## [Assignment]
Continue the forum discussion below about appended text vanishing from a std::string passed to Win32 calls, starting right after its final sentence.

GetDlgItemText( hwnd, IDC_EDIT_RESULTS, (LPSTR)sBuf.GetBuffer(len+1), len+1 );

sBuf.Release();

sDisplay = sBuf.GetBuffer() + sText;

IMHO when you are dealing with Win32 using CString is more convenient than using std::string (wstring).

Anders K.
true, but thats another #include, and not a small one. I am allowed to pick one string class and I chose string. This is waht i have to work with. It has many benefits over char arrays esp its readable syntax for concatenation for example. Unless there is a compelling reason not to use them, I would really like to get them to work with ANSI WIN32 API function calls.
Mike Trader
I can understand your viewpoint, I thought the same myself before but in Windows you try to grab the help you can get. CString provides a number of benefits that you don't get from using string e.g. unicode/ansi transparency, conversion routines plus some others, you can also use it in ATL programs. When you are using string/wstring or some home custom tstring you are adhering to the standard STL but to what end?
Anders K.
A: 

I am far away from the win32 api and their string nightmare, but there is something in the code that you can check. Standard C++ strings do not need to be null terminated and nulls can happen anywhere within the string. I won't comment on the fact that you are casting away constantness with your C-style cast, which is a problem on its own, but rather on the strange effect you are

When you initially create the string you allocate extra space for the null (and initialize all elements to '\0') and then you copy the elements. At that point your string is len+1 in size and the last element is a null. After that you append some other string, and what you get is a string that will still have a null character at position len. When you retrieve the data with either data() (does not guarantee null termination!) or c_str() the returned buffer will still have the null character at len position. If that is passed to a function that stops on null (takes a C style string), then even if the string is complete, the function will just process the first len characters and forget about the rest.

#include <string>
#include <cstdio>
#include <iostream>
int main()
{
   const char hi[] = "Hello, ";
   const char all[] = "world!";
   std::string result;
   result.resize( sizeof(hi), 0 );
   // simulate GetDlgItemText call
   std::copy( hi, hi+sizeof(hi), const_cast<char*>(result.data()) ); // this is what your C-style cast is probably doing
   // append
   result.append( all );

   std::cout << "size: " << result.size() // 14
      << ", contents" << result // "Hello, \0world!" - dump to a file and edit with a binary editor
      << std::endl;
   std::printf( "%s\n", result.c_str() ); // "Hello, "
}

As you can see, printf expects a C-style string and will stop when the first null character is found, so that it can seem as if the append operation never took place. On the other hand, c++ streams do work properly with std::string and will dump the whole content, checking that the strings were actually appended.

A patch to your append operation disappearing would be removing the '\0' from the initial string (reserve only len space in the string). But that is not really a good solution, you should never use const_cast (there are really few places where it can be required and this is not one of them), the fact that you don't see it is even worse: using C style casts is making your code look nicer than it is.

## [Excerpted records]
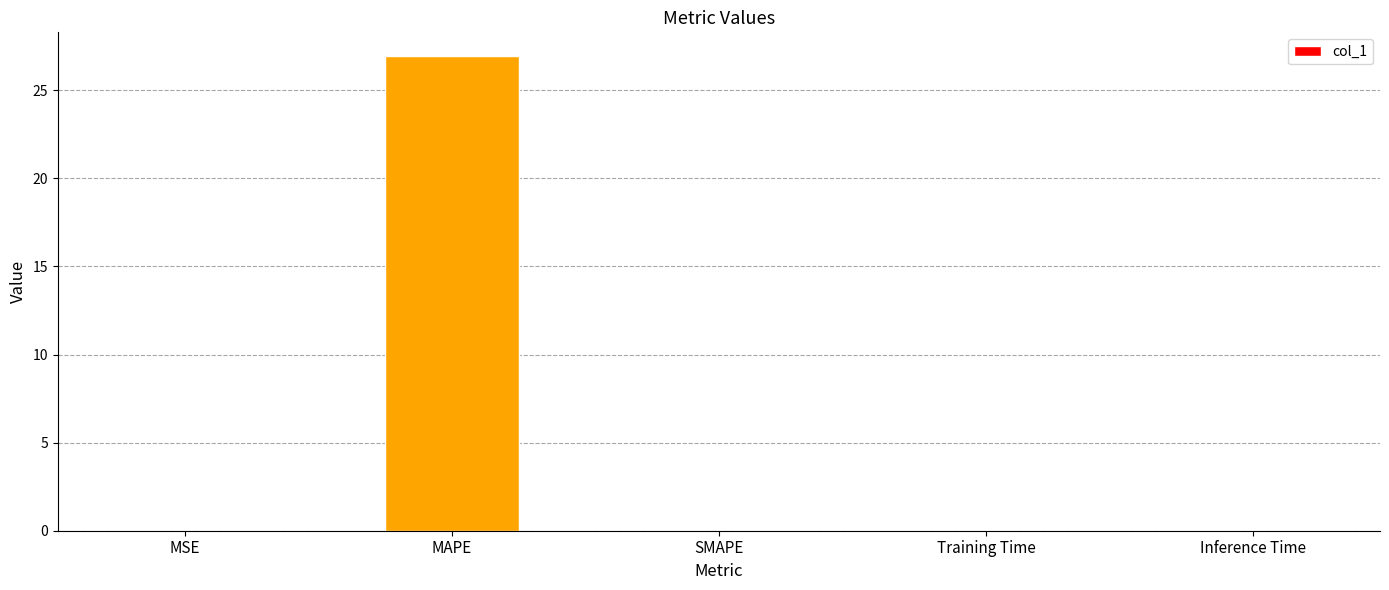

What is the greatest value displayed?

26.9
---
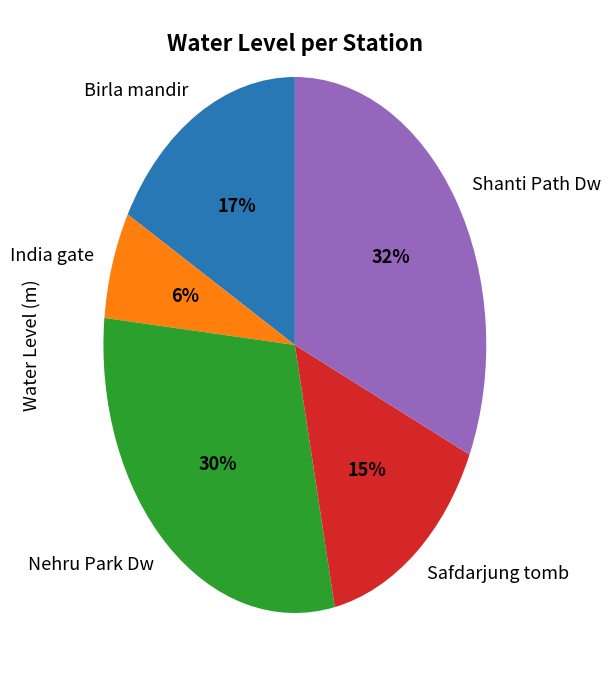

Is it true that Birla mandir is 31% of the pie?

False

## [Task response]
You have commented on another answer that you do not want to add std::vector (which would provide with a correct solution as &v[0] is a proper mutable pointer into the buffer), of course, not adding the extra space for the '\0'. Consider that this is part of an implementation file, and the fact that you use or not std::vector will not extend beyond this single compilation unit. Since you are already using some STL features, you are not adding any extra requirement to your system. So to me that would be the way to go. The solution provided by Charles Bailey should work provided that you remove the extra null character.

David Rodríguez - dribeas
'reserve only len space in the string' - That didn't work in this case as the function ensuresa a terminating NUL no matter what len is specified. 'Since you are already using some STL features, you are not adding any extra' Ah yes. just verified that. THankyou. 'you should never use const_cast' I am still new to this language. Can you explain this a little more pls?
Mike Trader
You should really find a book or tutorial on C++ and read in detail about the different cast operators: `static_cast<T>(v)`, `dynamic_cast<T>(v)`, `reinterpret_cast<T>(v)`, `const_cast<T>(v)` and old-style C casts `(T)v`. Each of the former defines a particular way of performing a type conversion, while the c-style cast will perform one or more of the other casts. `const_cast<T>(v)` is a cast that is meant to remove `const` or `volatile` properties of a variable and should be avoided in most cases as it can end up in subtle errors.
David Rodríguez - dribeas
... in your particular problem, and hypothetical implementation of STL could be using ropes to hold memory, and when you call the `data()` member it could generate a buffer specifically for you that would be ignored. At that point, to avoid confusion, the interface determines that you should not modify the contents by returning a pointer to constant characters. By forbidding you to modify the buffer it is helping you avoid the error of writting into it and expecting the real string to be modified accordingly. By `const_cast`-ing you remove that limitation and you actually write...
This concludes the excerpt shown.